### [To be done]
Using the face yoga piece, state how long the routine it describes takes.

### [Supplied text]

There are exercises in my routine that left me feeling completely spent. And just like yoga-yoga, each person has their own individual needs. What causes my face to wrinkle is different than what causes another person’s face to crease. That’s where the modifications come in.
This sh*t actually works.
At the end of 10 days, a crease in my left cheek was markedly fuller. I think my neck looks better too, but I’m not sure. Ten days isn’t much time, so to see results was a complete surprise.
That said, I don’t see myself doing this face yoga routine with any regularity. I liked the massage part the best, and often rushed through tensing muscles to get to it faster. But that caused my face to wrinkle in other ways. On the ninth day, my workout was interrupted and I forgot to finish. In general, yoga has been the only form of exercise that’s held my interest over the years… except when it comes to my face, apparently. Much as I want those results, my house was never cleaner. Even my laundry basket was empty.On another level, I don’t think focusing on the “problem areas” of my face is healthy. But let’s be real. If I could find a class, I’d be there in a heartbeat.*
*Though it’s easy to find teacher training for wannabe facial exercise instructors, I couldn’t find a regular class anywhere. Entrepreneurs, take note.
My Face Yoga Routine
This takes about 25 minutes. Yes, I made up the names.
Press the index and middle finger to the eye corners and squint, but don’t wrinkle or crease. You’ll feel the slight pull. Squint 50 times.
Cup the forefinger and thumb around the brow, cheek, and across the face, like binoculars. Lift eyebrows without wrinkling the forehead 50 times. Now squint 50 times.
For eliminating those 11’s between the eyes, press the forefinger to the top of the forehead, with the middle finger pushing the brow toward the eyes, down and out. The thumbs can rest on the cheeks. Lift and concentrate on the muscle, 50 times. Hold for 50 seconds.
Interlace the fingers over the forehead and apply pressure while trying to lift the forehead. Lift 50 times, then hold for 50 seconds.

### [Data records]

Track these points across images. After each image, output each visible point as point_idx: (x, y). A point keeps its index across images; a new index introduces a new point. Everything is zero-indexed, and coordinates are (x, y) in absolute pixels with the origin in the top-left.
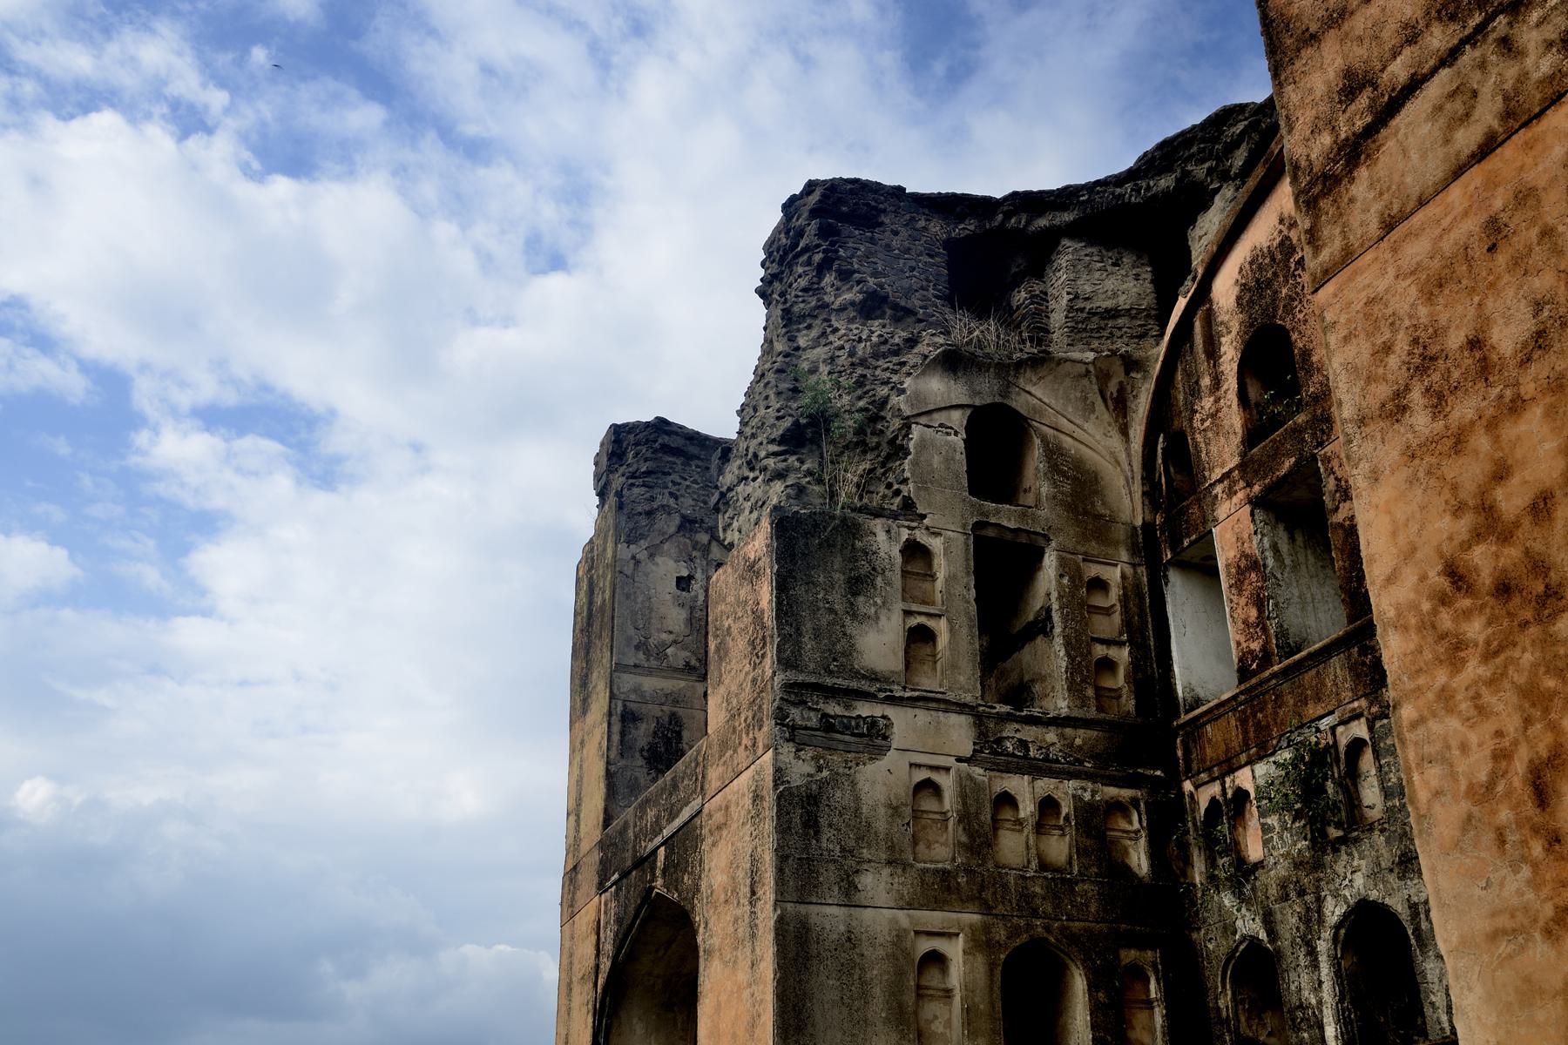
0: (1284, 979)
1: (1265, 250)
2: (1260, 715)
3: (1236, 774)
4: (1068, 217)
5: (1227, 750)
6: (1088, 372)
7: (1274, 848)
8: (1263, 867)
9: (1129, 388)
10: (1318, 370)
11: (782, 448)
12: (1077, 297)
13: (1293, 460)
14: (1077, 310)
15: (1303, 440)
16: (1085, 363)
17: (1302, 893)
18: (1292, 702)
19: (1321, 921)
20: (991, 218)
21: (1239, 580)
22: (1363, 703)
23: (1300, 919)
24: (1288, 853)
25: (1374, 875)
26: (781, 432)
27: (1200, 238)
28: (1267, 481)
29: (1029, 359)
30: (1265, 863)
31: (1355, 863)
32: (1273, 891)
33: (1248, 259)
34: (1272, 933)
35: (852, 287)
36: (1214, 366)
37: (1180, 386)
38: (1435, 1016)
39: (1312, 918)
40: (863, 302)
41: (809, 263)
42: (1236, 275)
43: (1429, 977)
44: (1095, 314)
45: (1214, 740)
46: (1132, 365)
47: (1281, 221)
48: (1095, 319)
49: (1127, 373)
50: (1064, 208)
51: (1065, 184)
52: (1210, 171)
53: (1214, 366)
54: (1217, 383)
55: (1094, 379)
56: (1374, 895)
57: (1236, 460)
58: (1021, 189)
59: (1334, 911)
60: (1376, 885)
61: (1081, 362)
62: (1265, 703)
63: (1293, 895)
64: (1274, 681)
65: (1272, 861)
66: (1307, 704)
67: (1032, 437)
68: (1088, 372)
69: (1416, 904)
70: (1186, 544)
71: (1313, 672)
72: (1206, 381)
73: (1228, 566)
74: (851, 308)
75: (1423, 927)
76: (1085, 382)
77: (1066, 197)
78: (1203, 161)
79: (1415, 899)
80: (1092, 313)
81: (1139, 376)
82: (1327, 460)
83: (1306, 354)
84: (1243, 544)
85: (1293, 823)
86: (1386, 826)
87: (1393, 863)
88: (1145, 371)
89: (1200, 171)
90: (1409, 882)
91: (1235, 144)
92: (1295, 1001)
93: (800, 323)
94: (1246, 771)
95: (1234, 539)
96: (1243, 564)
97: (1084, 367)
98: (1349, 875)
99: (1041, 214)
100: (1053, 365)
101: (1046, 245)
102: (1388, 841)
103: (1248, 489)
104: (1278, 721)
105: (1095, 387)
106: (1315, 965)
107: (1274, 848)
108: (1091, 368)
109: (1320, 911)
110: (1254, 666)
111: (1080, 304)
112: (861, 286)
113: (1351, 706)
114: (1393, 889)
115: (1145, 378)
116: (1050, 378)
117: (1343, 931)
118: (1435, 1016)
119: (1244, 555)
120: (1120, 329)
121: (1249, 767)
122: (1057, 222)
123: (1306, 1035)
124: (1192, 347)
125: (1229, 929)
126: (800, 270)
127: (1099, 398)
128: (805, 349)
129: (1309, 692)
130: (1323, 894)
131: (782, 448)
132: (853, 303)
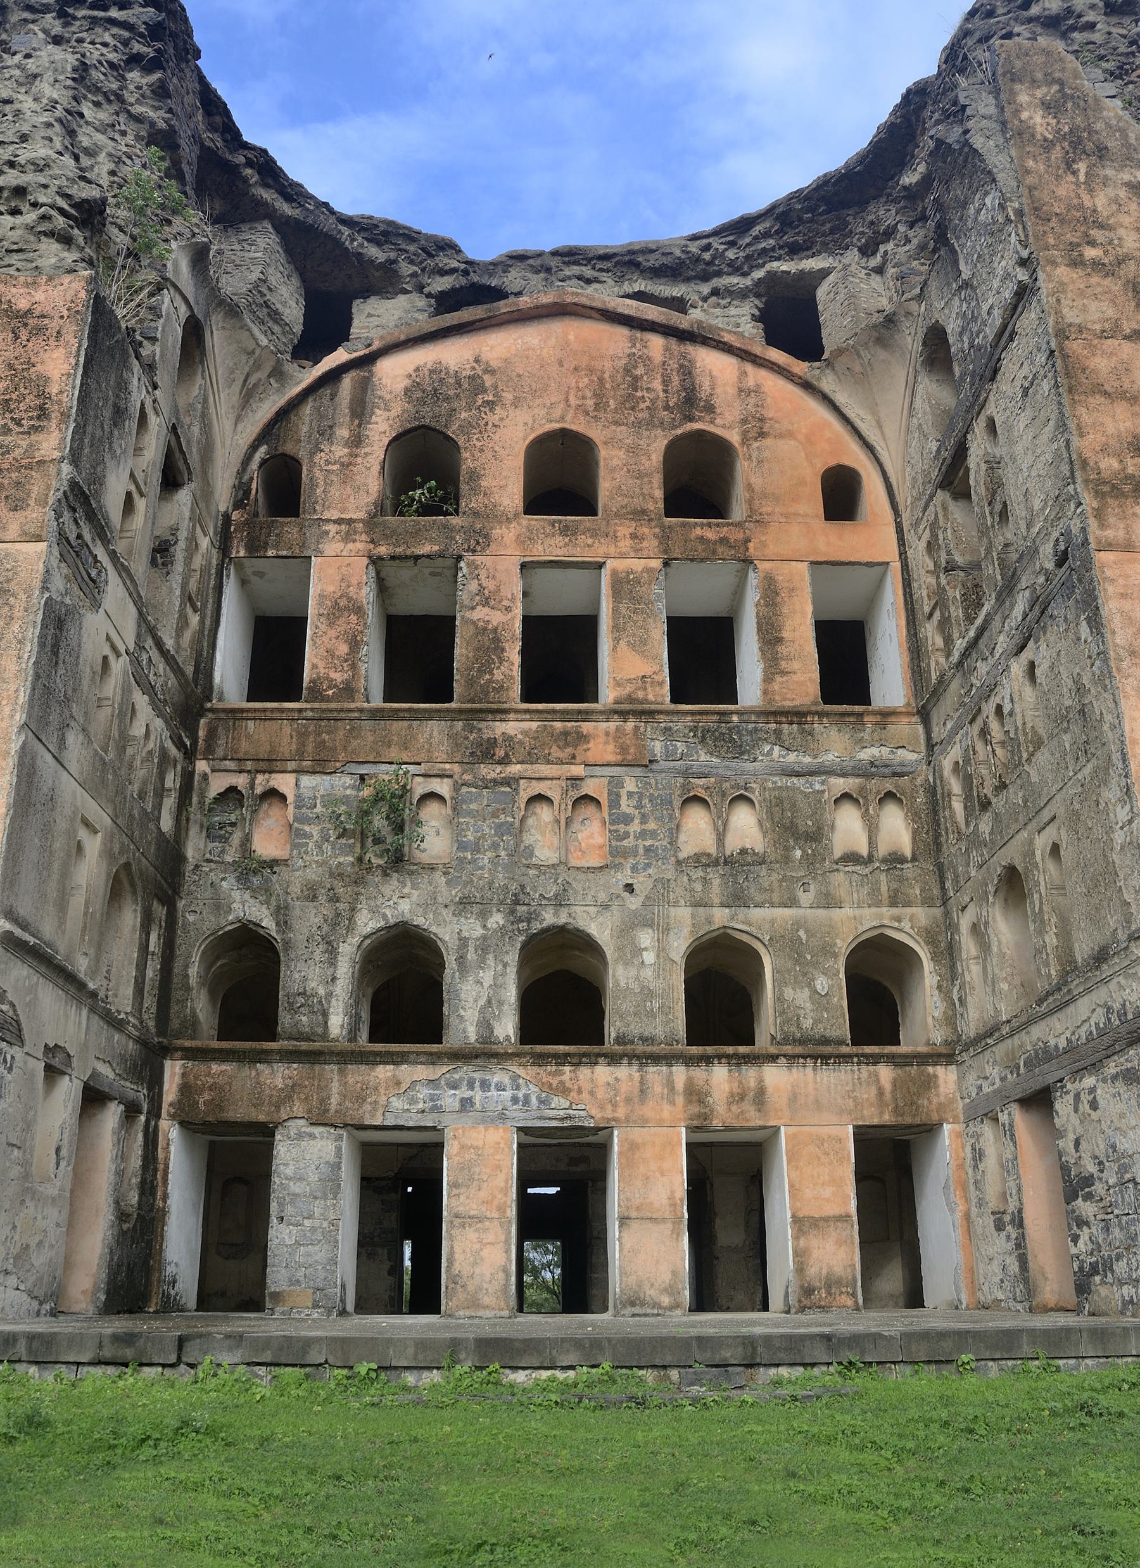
0: (289, 967)
1: (451, 372)
2: (325, 736)
3: (273, 775)
4: (286, 209)
5: (273, 749)
6: (253, 352)
7: (306, 853)
8: (287, 866)
9: (261, 389)
10: (485, 494)
11: (73, 211)
12: (265, 281)
13: (437, 548)
14: (260, 292)
15: (453, 538)
16: (257, 344)
17: (335, 899)
18: (371, 739)
19: (350, 929)
20: (233, 151)
21: (334, 614)
22: (456, 768)
23: (326, 921)
24: (324, 863)
25: (430, 903)
26: (84, 195)
27: (370, 315)
28: (398, 550)
29: (229, 305)
30: (289, 862)
31: (406, 890)
32: (296, 889)
33: (429, 366)
34: (284, 924)
35: (160, 108)
36: (359, 426)
37: (307, 419)
38: (462, 1026)
39: (341, 922)
40: (161, 131)
41: (126, 43)
42: (410, 369)
43: (463, 996)
44: (268, 307)
45: (256, 737)
46: (278, 373)
47: (477, 361)
48: (265, 310)
49: (269, 376)
50: (288, 198)
51: (300, 181)
52: (414, 275)
53: (359, 426)
54: (357, 441)
55: (251, 362)
56: (419, 921)
57: (362, 515)
58: (271, 153)
59: (367, 923)
60: (426, 913)
61: (256, 340)
62: (337, 729)
63: (322, 899)
64: (356, 715)
65: (300, 863)
66: (389, 747)
67: (195, 374)
68: (253, 352)
69: (466, 939)
70: (270, 553)
71: (406, 724)
72: (343, 432)
73: (322, 597)
74: (147, 126)
75: (469, 957)
76: (244, 358)
77: (293, 192)
78: (412, 262)
79: (465, 934)
80: (266, 304)
81: (275, 385)
82: (473, 566)
83: (474, 476)
84: (349, 586)
85: (338, 838)
86: (452, 870)
87: (452, 901)
88: (282, 385)
89: (406, 269)
90: (463, 920)
91: (443, 272)
92: (295, 988)
93: (90, 92)
94: (290, 778)
95: (338, 578)
96: (343, 602)
97: (254, 345)
98: (395, 899)
99: (266, 186)
100: (238, 325)
101: (260, 212)
102: (448, 883)
103: (372, 546)
104: (349, 749)
105: (247, 369)
106: (332, 962)
107: (306, 853)
108: (258, 352)
109: (351, 919)
110: (330, 692)
111: (264, 290)
112: (169, 116)
113: (442, 766)
114: (445, 921)
115: (278, 390)
116: (228, 333)
117: (368, 941)
118: (462, 1026)
119: (345, 595)
120: (273, 333)
121: (294, 775)
122: (277, 205)
123: (304, 1019)
124: (333, 396)
125: (219, 905)
126: (107, 38)
127: (242, 380)
128: (87, 123)
129: (395, 738)
130: (359, 906)
131: (73, 211)
132: (152, 124)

### [Completed task]
About 25 minutes.